Dataset items:
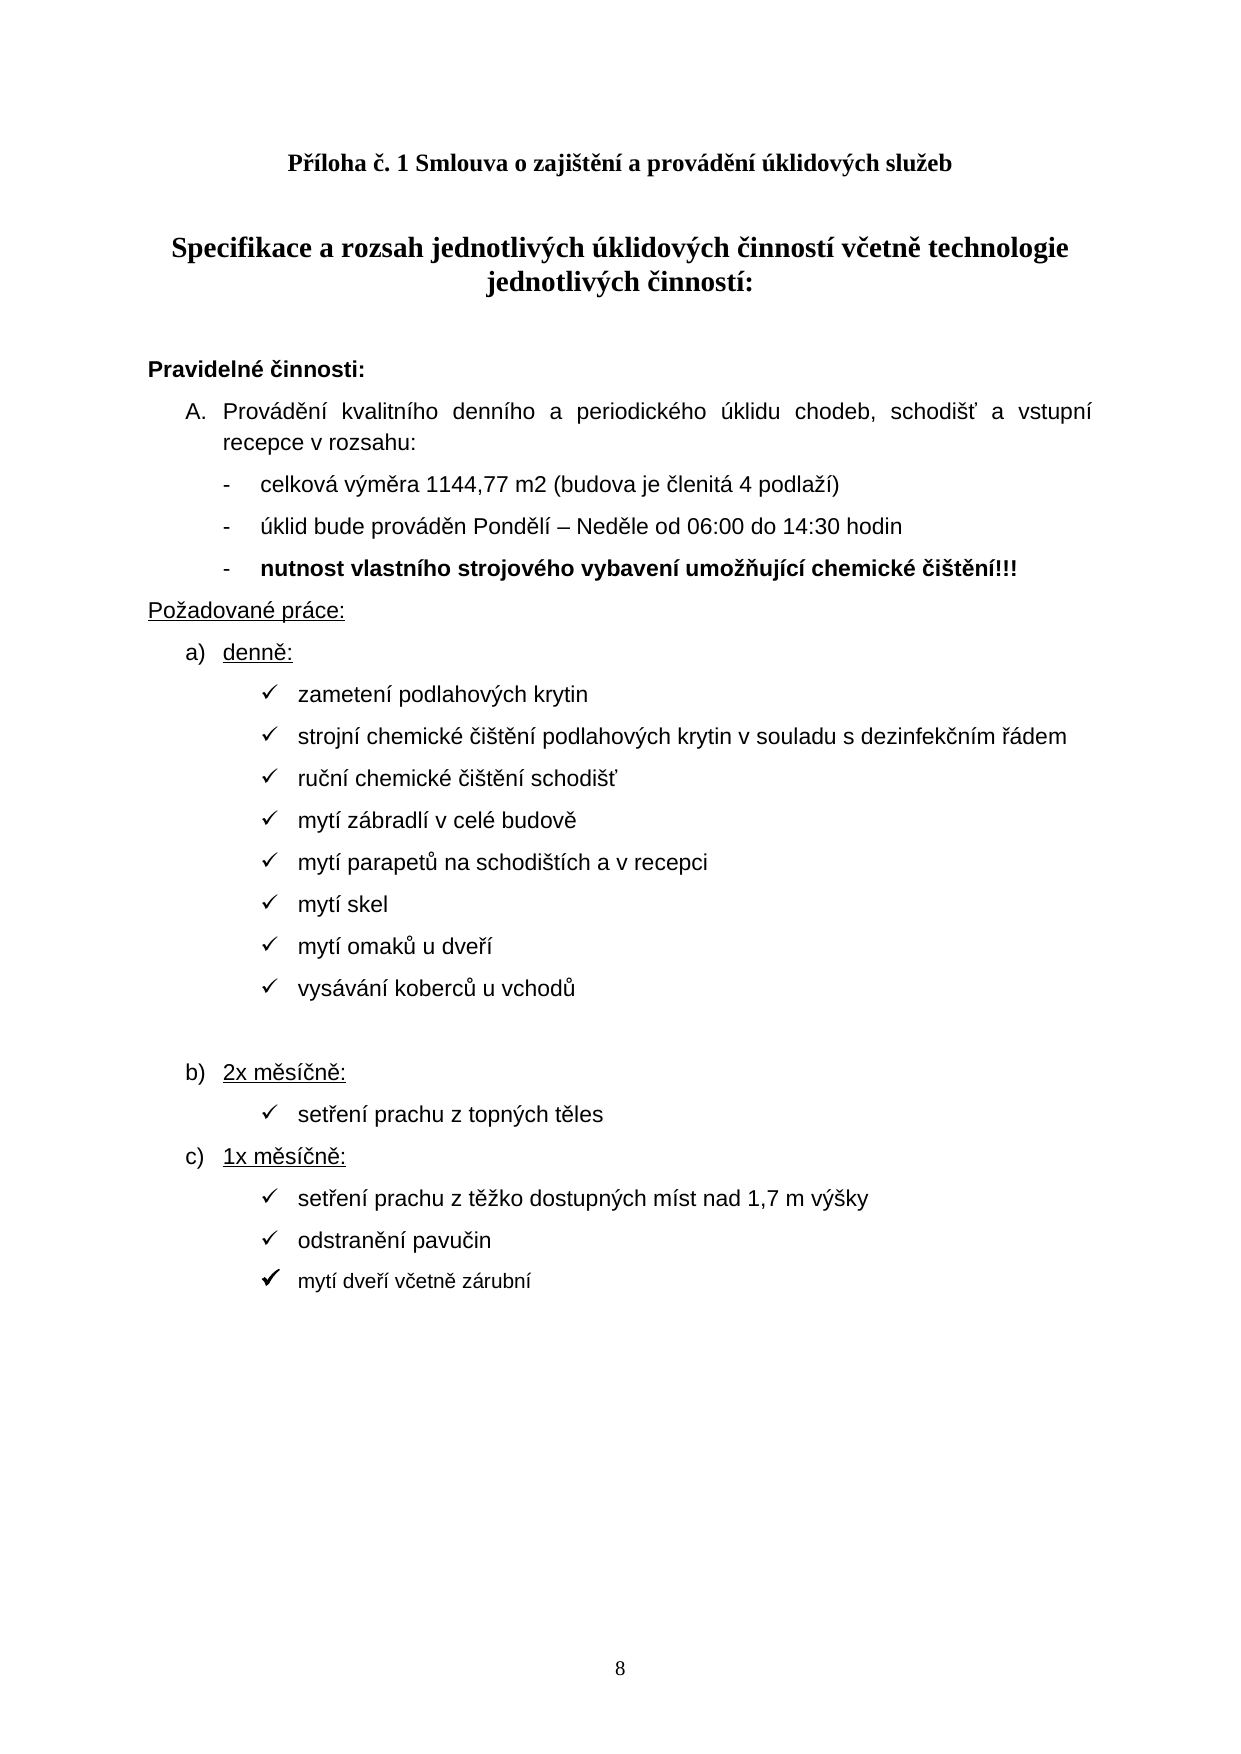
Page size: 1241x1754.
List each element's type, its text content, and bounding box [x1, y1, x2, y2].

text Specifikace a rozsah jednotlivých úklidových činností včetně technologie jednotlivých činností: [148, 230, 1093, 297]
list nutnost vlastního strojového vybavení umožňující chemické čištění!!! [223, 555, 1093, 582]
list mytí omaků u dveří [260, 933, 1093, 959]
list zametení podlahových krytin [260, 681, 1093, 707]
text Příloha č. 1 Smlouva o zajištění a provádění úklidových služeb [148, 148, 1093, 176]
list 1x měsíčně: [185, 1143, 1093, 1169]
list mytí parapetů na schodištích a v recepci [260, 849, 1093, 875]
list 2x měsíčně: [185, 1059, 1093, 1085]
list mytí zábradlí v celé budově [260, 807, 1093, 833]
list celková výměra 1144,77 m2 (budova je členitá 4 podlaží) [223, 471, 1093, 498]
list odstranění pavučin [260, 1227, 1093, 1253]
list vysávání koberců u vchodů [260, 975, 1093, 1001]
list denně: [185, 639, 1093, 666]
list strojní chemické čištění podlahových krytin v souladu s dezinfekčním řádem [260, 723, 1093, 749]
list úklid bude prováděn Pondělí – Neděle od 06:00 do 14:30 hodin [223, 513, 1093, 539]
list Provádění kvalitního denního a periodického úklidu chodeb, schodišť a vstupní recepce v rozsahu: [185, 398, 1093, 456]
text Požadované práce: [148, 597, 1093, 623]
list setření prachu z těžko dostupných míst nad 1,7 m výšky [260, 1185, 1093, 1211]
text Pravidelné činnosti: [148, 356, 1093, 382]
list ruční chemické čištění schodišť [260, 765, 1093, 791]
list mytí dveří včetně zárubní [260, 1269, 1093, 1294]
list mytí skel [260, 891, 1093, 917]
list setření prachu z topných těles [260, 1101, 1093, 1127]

EXERCISE GOAL:
Check each line above for the word "mytí" and copy every line that has it.

RESPONSE:
list mytí omaků u dveří [260, 933, 1093, 959]
list mytí parapetů na schodištích a v recepci [260, 849, 1093, 875]
list mytí zábradlí v celé budově [260, 807, 1093, 833]
list mytí dveří včetně zárubní [260, 1269, 1093, 1294]
list mytí skel [260, 891, 1093, 917]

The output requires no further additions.